The city of Cleveland, Tenn., and its top police brass are denying the sex discrimination alleged in a federal lawsuit brought by a detective who was fired in September.
Through attorneys, the city and the defendant police officers state that Suzanne Jackson's lawsuit charging discrimination, negligence and intentional infliction of emotional distress has no merit and should be dismissed.
"My clients adamantly deny the allegations that are raised in the complaint," said attorney Benjamin Lauderback with the Knoxville firm Watson, Roach, Batson, Rowell and Lauderback, which is representing Police Chief Wes Snyder and four other officers -- Lt. Robert Harbison; Capt. David Bishop; Detective Lt. Mark Gibson and Lt. Dennis Maddux.
"They are veteran, career police officers with outstanding reputations," Lauderback said. "Anyone who wants to can file a lawsuit at any time and allege anything they want. That doesn't mean the allegations are true. We look forward to our day in court."
The response by the city and the officers was filed Monday in U.S. District Court in Chattanooga.
Jackson, a 19-year Cleveland Police Department veteran, was fired after she allegedly mishandled evidence in a criminal case. In January, she filed suit against the city and the officers.
Jackson's lawsuit claimed that male officers who had committed similar mistakes were not fired. It claimed she was discriminated against by male colleagues and superiors from the time she was promoted to detective in early 2008, and that the termination was actually retaliation for her filing two Equal Employment Opportunity Commission complaints earlier in the year.
Jackson is seeking damages for discrimination, retaliation, negligence, emotional distress, violations of the U.S. Civil Rights Act and the Tennessee Human Rights Act and more, plus back pay, restoration of benefits, punitive damages and attorney fees.

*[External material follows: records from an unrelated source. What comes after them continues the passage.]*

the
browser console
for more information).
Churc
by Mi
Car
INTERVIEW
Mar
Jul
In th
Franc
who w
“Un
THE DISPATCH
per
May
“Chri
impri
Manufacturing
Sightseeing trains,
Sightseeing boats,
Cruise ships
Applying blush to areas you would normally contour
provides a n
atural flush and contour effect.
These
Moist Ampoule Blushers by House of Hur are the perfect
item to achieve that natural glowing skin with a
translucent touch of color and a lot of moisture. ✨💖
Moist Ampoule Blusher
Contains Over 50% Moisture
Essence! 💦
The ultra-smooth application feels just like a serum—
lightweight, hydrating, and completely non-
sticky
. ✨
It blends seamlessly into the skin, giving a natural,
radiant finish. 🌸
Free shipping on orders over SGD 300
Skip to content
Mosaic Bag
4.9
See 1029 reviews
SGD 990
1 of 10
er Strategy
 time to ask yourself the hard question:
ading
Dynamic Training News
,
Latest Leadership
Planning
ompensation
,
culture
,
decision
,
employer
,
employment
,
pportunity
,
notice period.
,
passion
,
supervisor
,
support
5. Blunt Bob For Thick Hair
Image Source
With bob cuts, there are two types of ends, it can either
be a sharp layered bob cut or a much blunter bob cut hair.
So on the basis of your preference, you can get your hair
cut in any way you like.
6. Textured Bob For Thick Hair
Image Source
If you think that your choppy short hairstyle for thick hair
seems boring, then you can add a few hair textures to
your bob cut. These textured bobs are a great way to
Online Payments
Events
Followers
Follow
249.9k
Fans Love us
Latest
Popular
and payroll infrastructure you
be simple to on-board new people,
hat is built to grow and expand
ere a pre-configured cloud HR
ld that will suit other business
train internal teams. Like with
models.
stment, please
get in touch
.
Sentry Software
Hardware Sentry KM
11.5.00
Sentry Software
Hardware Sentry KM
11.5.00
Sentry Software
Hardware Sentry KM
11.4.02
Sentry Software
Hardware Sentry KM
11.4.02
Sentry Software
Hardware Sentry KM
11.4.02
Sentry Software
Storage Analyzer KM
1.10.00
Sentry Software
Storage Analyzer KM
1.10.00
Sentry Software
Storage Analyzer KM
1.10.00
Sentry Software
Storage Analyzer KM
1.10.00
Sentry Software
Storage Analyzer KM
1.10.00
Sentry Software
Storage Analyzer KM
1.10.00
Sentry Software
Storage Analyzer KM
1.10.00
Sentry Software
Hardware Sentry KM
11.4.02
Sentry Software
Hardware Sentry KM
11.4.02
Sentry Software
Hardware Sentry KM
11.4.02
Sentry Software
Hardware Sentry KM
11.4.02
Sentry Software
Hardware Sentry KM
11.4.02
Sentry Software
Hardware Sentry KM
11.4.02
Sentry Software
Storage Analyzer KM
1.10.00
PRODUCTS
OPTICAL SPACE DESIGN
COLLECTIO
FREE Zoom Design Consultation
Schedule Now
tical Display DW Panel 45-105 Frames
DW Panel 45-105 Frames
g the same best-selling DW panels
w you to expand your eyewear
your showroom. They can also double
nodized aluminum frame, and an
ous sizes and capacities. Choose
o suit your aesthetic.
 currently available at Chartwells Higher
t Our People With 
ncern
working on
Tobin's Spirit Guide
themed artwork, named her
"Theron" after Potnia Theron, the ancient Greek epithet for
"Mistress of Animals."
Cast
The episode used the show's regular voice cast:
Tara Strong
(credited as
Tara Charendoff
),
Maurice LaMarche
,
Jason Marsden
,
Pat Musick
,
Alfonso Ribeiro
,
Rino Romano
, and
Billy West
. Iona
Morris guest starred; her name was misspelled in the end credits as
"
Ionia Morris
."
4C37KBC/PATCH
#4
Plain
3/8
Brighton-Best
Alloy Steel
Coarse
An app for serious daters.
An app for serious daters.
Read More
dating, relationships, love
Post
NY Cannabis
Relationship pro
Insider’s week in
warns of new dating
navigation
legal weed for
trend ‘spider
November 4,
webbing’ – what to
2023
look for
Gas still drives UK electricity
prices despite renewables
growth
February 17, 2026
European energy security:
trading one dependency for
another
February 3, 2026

The 18-page response denied Jackson's claims that she was treated differently from male detectives, denied access to schools and training and harassed at work. It denied that the city or the defendant officers discriminated, retaliated or created a hostile work environment.
It states that any employment-related actions involving Jackson were "based on legitimate, nondiscriminatory grounds," and that the defendants are entitled to immunity under Tennessee law.
A separate answer filed by Ronald D. Wells of Robinson, Smith and Wells in Chattanooga on behalf of the city of Cleveland, states that any actions related to Jackson's employment at the police department, including firing, "were a result of the plaintiff's own actions and inactions." It "denies that any actions or inactions on its part have in any way violated" Jackson's rights under federal or state law, or that the city discriminated against, harassed or retaliated against her.
Jackson's attorney, Stuart James of Chattanooga, said he is studying the responses and is pleased the defendants responded comprehensively rather than with a simple motion to dismiss the case.
"We're looking forward to discovery," he said, referring to the process of assembling evidence in the case.